La Pologne a demandé l'activation de l'Article 4 du Traité de l'Atlantique Nord en raison de violations de son espace aérien par des drones, et l'OTAN lui a immédiatement donné une réponse favorable. Cette action a suivi un incident sans précédent, où des drones, présumément russes, ont violé l'espace aérien polonais lors d'une attaque nocturne contre l'ouest de l'Ukraine.
Le Premier ministre polonais Donald Tusk a immédiatement demandé l'activation de l'Article 4 lors d'une allocution devant le parlement. « L'Article 4 n'est qu'un début pour une coopération plus approfondie en matière de sécurité de notre ciel et de notre frontière, qui est la frontière de l'OTAN », a-t-il ajouté. Le ministre des Affaires étrangères Radosław Sikorski a résumé la situation : « Lorsqu'un ou deux drones dévient de leur trajectoire, cela peut être une erreur, mais 19 violations sont impossibles à expliquer par un simple hasard. »Les forces armées polonaises ont qualifié l'incident de "provocation" et ont abattu quatre de ces drones. L'incident s'est déroulé de minuit à 6h30 du matin, causant des dommages à des biens civils, notamment à une maison familiale dans la commune de Wyryki-Wola, et entraînant la fermeture temporaire de l'aéroport de Varsovie, affectant des milliers de voyageurs.

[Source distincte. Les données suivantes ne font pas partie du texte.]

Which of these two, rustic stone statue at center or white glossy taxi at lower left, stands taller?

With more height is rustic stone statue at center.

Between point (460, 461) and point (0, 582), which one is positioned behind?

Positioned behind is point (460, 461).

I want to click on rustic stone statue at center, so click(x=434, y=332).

Il n'y a eu aucun blessé.
L'OTAN a réagi rapidement : le Secrétaire général Mark Rutte a confirmé l'activation et a convoqué une session extraordinaire du Conseil de l'Atlantique Nord. « Nous sommes en consultation étroite avec la Pologne et nos alliés. Cet incident représente une menace sérieuse », a déclaré M. Rutte dans une déclaration publiée sur le site web de l'OTAN. « Qu'il ait été intentionnel ou non, c'est absolument irresponsable et dangereux. Mais la nuit dernière a montré que nous sommes capables de défendre chaque pouce du territoire de l'OTAN, y compris son espace aérien. »

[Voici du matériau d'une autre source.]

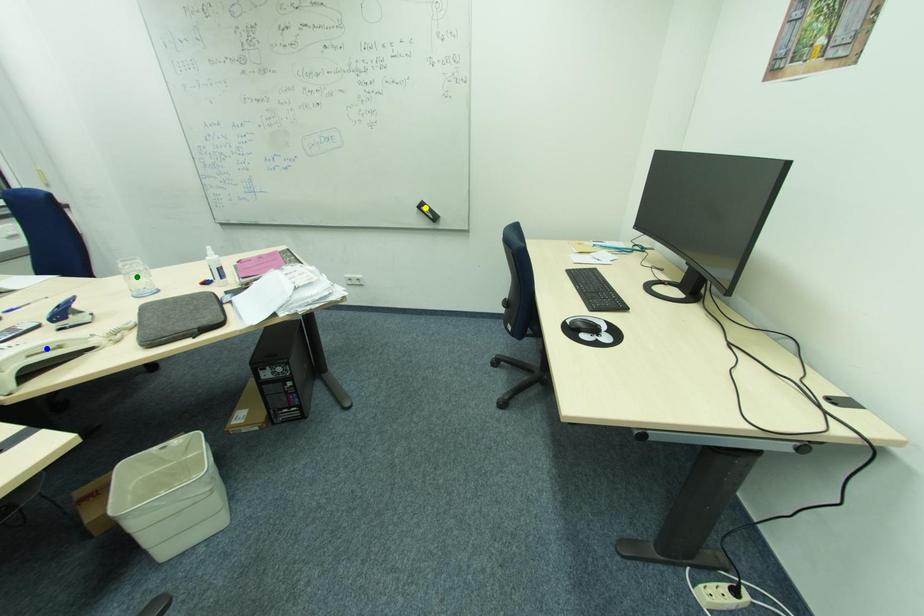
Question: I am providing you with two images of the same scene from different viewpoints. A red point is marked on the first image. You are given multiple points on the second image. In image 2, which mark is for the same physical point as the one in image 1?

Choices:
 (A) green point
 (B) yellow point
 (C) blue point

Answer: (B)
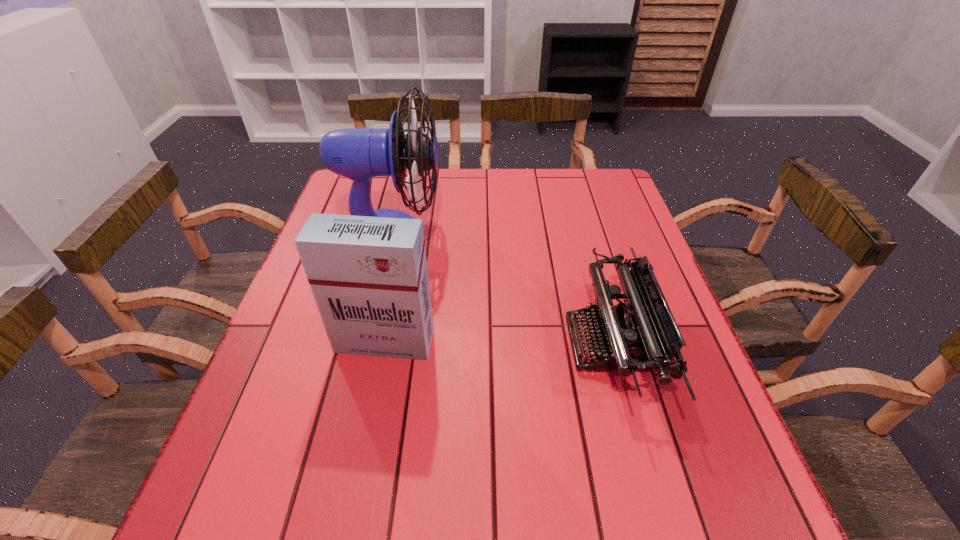
Locate an element on the screen. the tallest object is located at coordinates (359, 154).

En réponse, des chasseurs néerlandais (F-35), suédois (Gripen) et italiens ont été déployés pour assurer la sécurité de l'espace aérien. Les systèmes de défense Patriot allemands ont été placés en état d'alerte, et les alliés, notamment le Royaume-Uni et l'Allemagne, ont exprimé leur pleine solidarité.

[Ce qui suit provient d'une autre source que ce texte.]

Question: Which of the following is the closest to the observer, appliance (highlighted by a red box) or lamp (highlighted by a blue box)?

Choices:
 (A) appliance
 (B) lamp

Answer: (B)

Le ministre britannique de la Défense John Healey a qualifié l'incident de "dangereux et sans précédent" et a ordonné une évaluation pour renforcer la défense de la Pologne.
Contrairement à l'Article 5, qui déclenche la défense collective en cas d'attaque armée, l'Article 4 permet la discussion et la coordination de mesures, telles que le renforcement de la défense ou le partage d'informations, sans nécessiter une intervention militaire. Il a été invoqué sept fois depuis la création de l'OTAN, la dernière fois en 2022 après l'invasion russe de l'Ukraine.L'Article 4, inscrit dans le Traité de Washington de 1949, engage les États membres à des consultations mutuelles "lorsqu'une menace pour l'intégrité territoriale, l'indépendance politique ou la sécurité de l'une des parties contractantes se manifeste, selon l'avis de l'une d'entre elles."
Ce mécanisme est utilisé pour prévenir l'escalade. Par exemple, en 2014, après l'annexion de la Crimée, la Pologne a fait appel à l'Article 4, ce qui a conduit au déploiement de forces de l'OTAN en rotation en Europe de l'Est. En 2012, la Turquie a invoqué l'Article 4 après un bombardement syrien, ce qui a permis le déploiement de systèmes Patriot. Comme l'a déclaré l'ancien Secrétaire général Jens Stoltenberg : « L'Article 4 est un outil de dialogue qui nous permet de réagir aux menaces avant qu'elles ne deviennent des crises. »
L'activation de l'article 4 signale des risques pour l'OTAN. La Pologne (4,7 % du PIB alloué à la défense) demande un renforcement de la défense aérienne et la présence de soldats américains. Les États-Unis ont promis de défendre "chaque centimètre" du territoire de leurs alliés. Les consultations pourraient aboutir à la mise en place d'une "barrière de drones" ou à des sanctions. Comme l'a déclaré Tusk : "Ceci n'est que le début."La Russie nie l'incident : le ministère de la Défense affirme que les drones avaient une portée de 700 km et ciblaient uniquement l'Ukraine (Lviv, Vinnytsia, Ivano-Frankivsk). Le porte-parole du Kremlin Dmitrij Peskov a qualifié cela de "coïncidence" et a rejeté l'idée d'une provocation. Le président ukrainien Volodymyr Zelensky a mis en garde : « Cela crée un dangereux précédent pour l'Europe » et a offert les données de ses radars.